What you should do :: A complete response lists each line of the data below that includes the word "down".

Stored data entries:
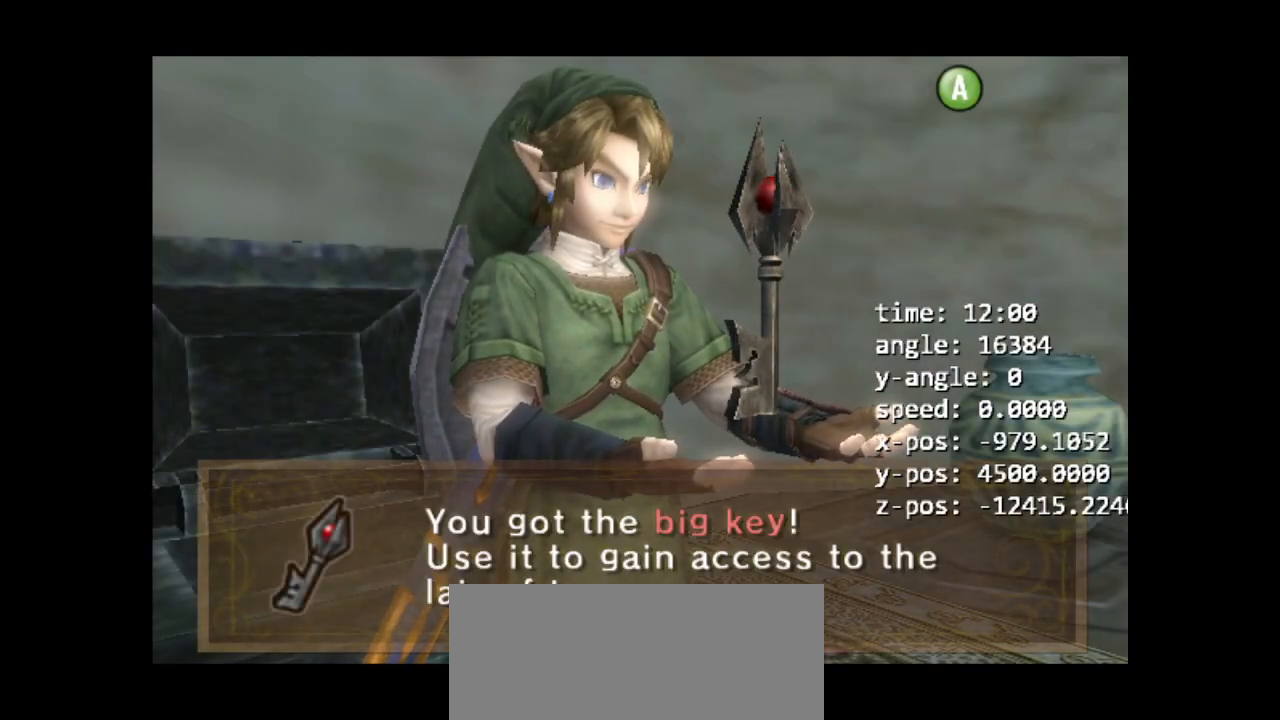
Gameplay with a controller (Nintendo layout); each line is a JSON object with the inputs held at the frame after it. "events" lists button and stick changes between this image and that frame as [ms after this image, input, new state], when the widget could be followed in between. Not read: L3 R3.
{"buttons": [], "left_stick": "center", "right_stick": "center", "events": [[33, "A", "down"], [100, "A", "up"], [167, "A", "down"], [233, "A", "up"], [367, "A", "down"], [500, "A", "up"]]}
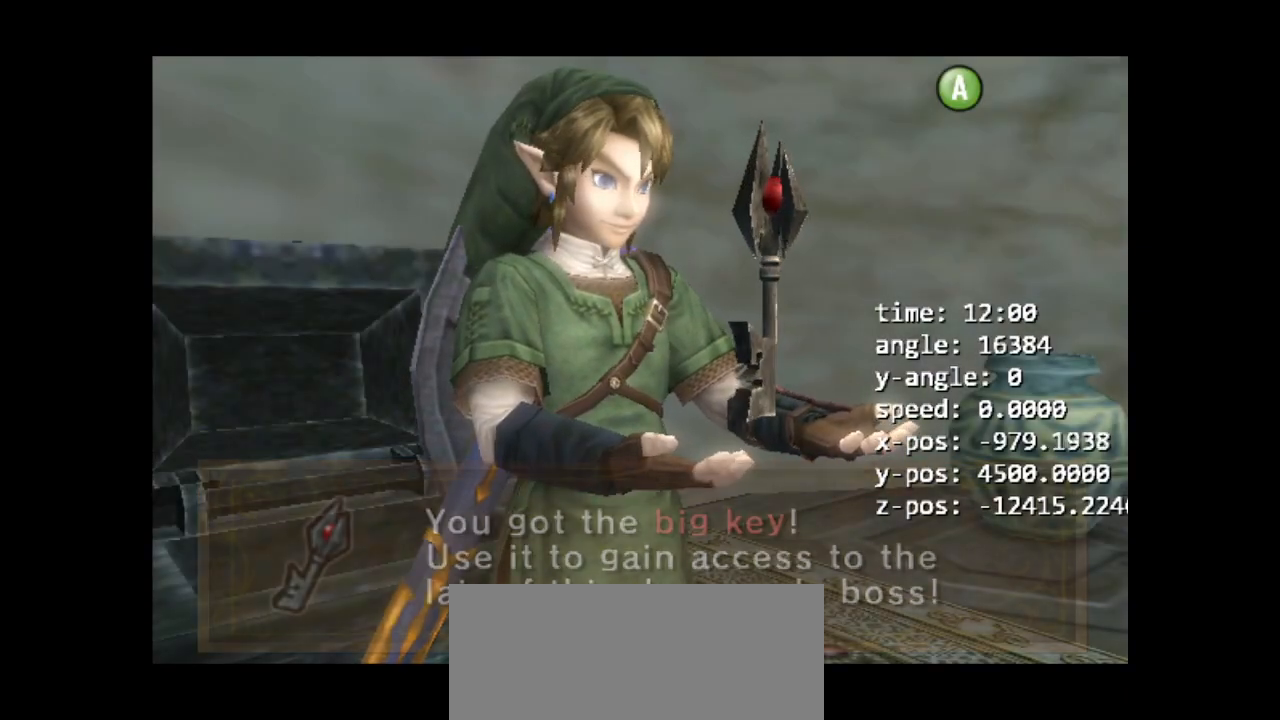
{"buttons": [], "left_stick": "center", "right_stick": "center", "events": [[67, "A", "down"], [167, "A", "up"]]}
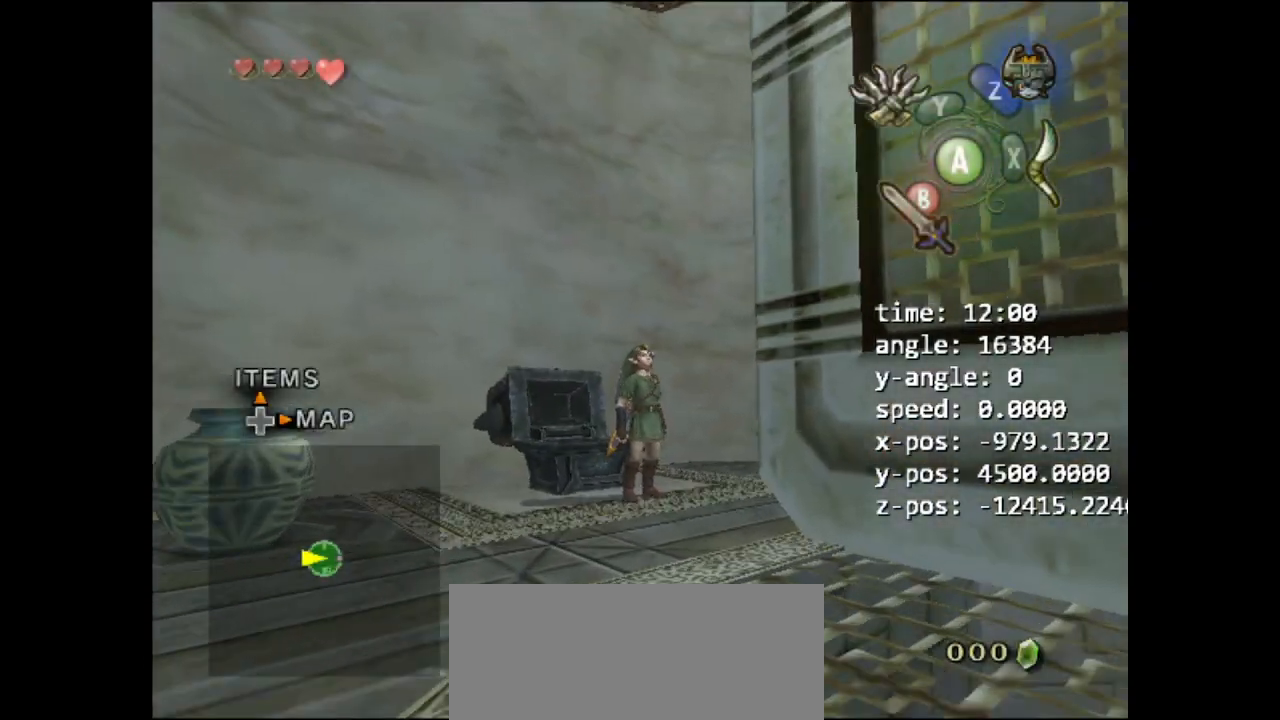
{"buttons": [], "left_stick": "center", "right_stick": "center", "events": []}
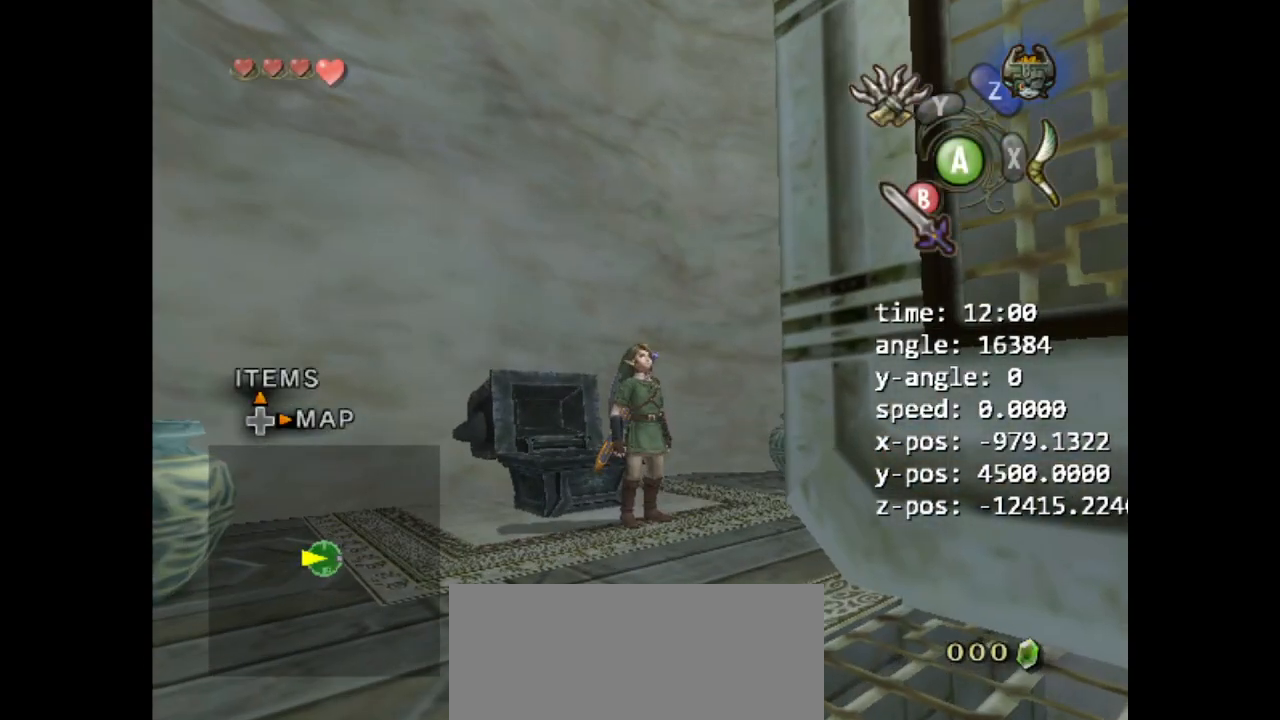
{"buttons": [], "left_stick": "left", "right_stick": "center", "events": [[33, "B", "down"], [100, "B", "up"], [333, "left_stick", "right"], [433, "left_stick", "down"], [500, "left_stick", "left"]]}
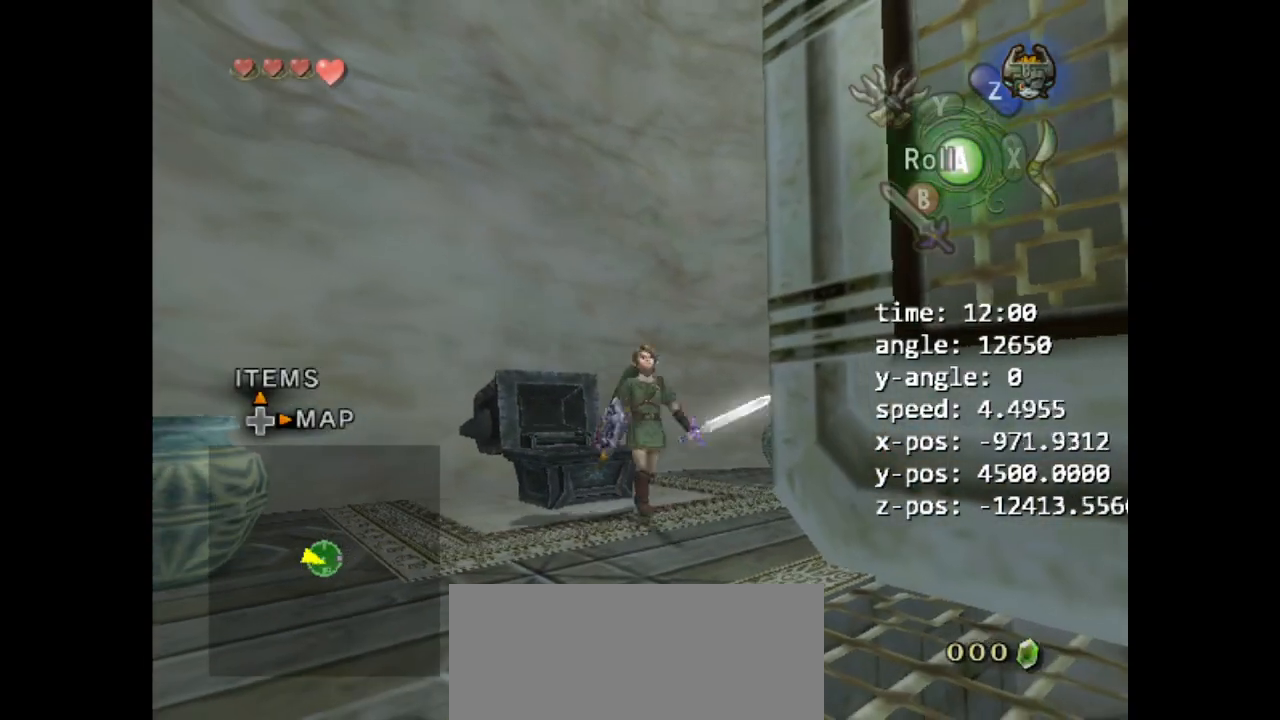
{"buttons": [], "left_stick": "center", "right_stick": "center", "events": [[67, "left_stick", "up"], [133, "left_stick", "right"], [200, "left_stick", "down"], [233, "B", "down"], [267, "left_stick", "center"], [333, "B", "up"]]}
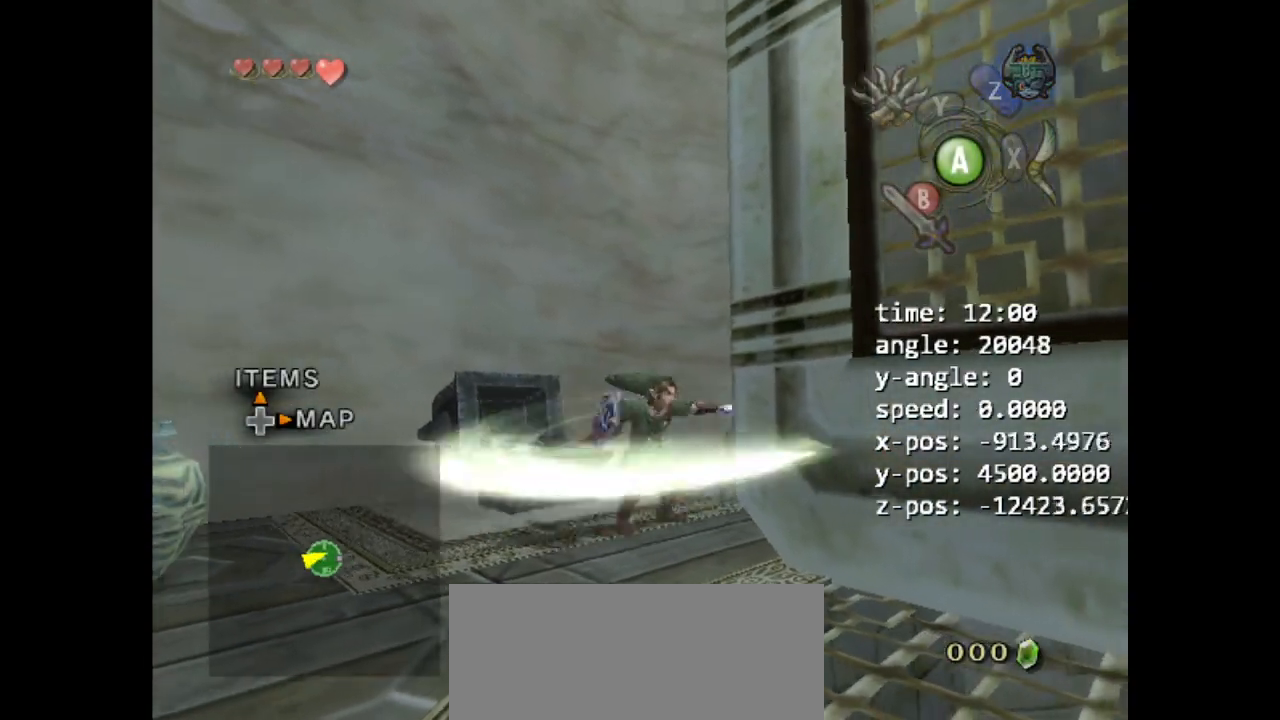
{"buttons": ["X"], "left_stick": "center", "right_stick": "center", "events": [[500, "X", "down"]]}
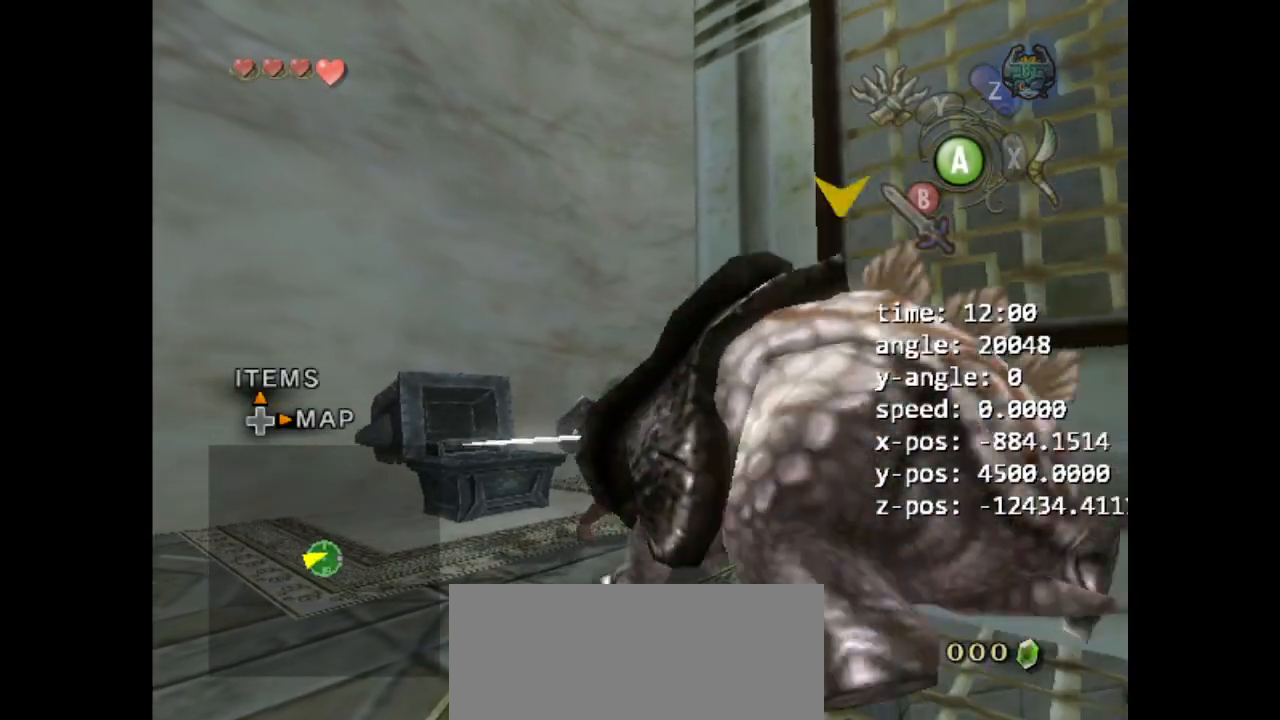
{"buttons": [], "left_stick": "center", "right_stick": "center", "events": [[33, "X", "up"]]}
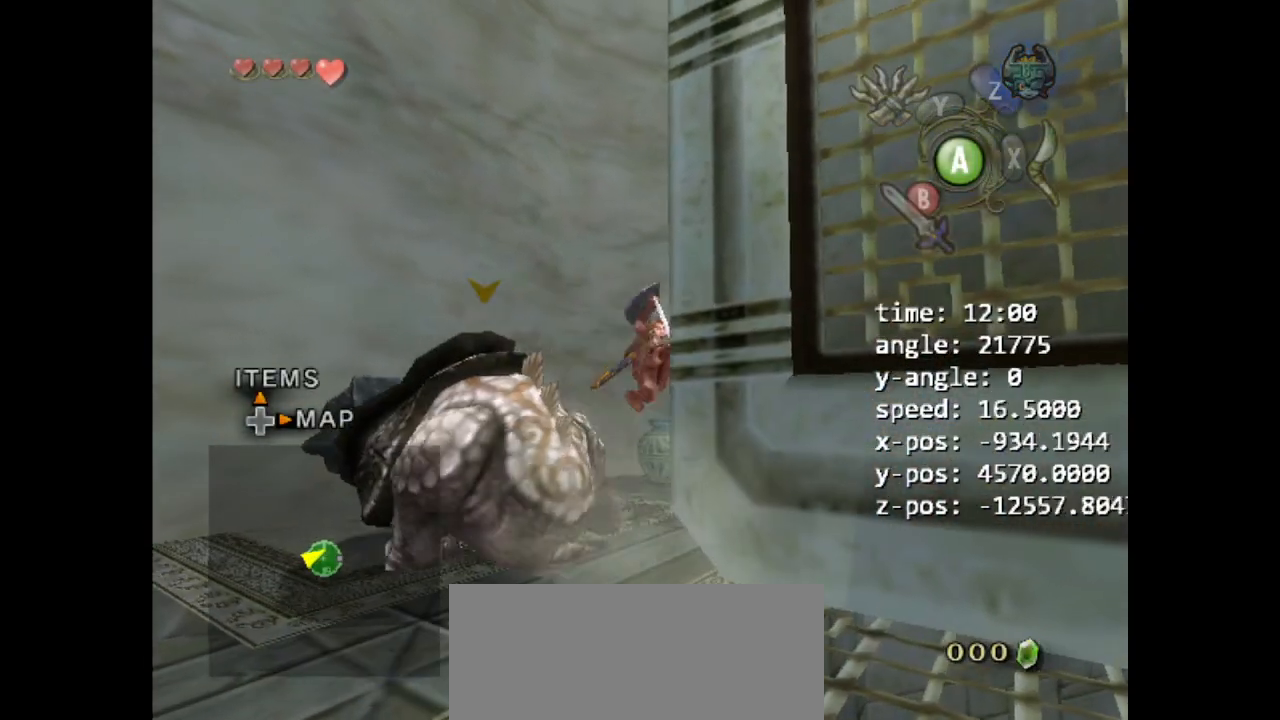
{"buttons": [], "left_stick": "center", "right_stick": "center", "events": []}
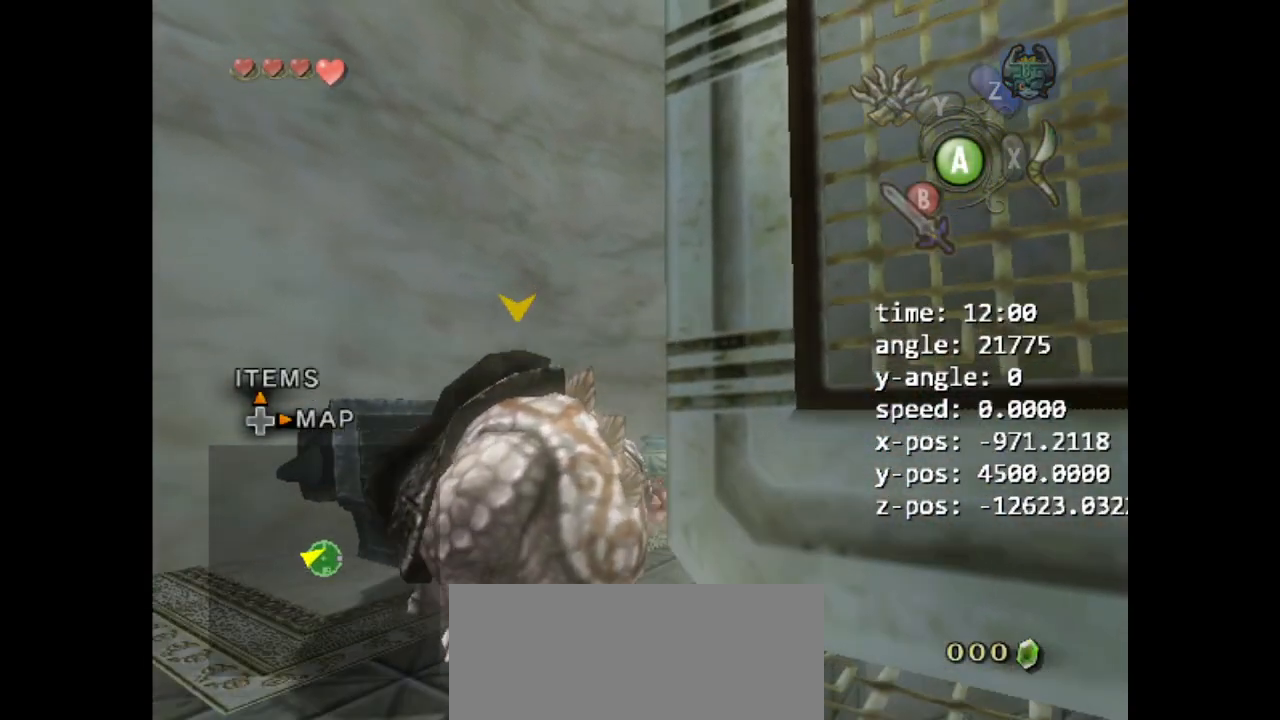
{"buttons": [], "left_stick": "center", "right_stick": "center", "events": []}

Exercise answer ::
{"buttons": [], "left_stick": "center", "right_stick": "center", "events": [[33, "A", "down"], [100, "A", "up"], [167, "A", "down"], [233, "A", "up"], [367, "A", "down"], [500, "A", "up"]]}
{"buttons": [], "left_stick": "center", "right_stick": "center", "events": [[67, "A", "down"], [167, "A", "up"]]}
{"buttons": [], "left_stick": "left", "right_stick": "center", "events": [[33, "B", "down"], [100, "B", "up"], [333, "left_stick", "right"], [433, "left_stick", "down"], [500, "left_stick", "left"]]}
{"buttons": [], "left_stick": "center", "right_stick": "center", "events": [[67, "left_stick", "up"], [133, "left_stick", "right"], [200, "left_stick", "down"], [233, "B", "down"], [267, "left_stick", "center"], [333, "B", "up"]]}
{"buttons": ["X"], "left_stick": "center", "right_stick": "center", "events": [[500, "X", "down"]]}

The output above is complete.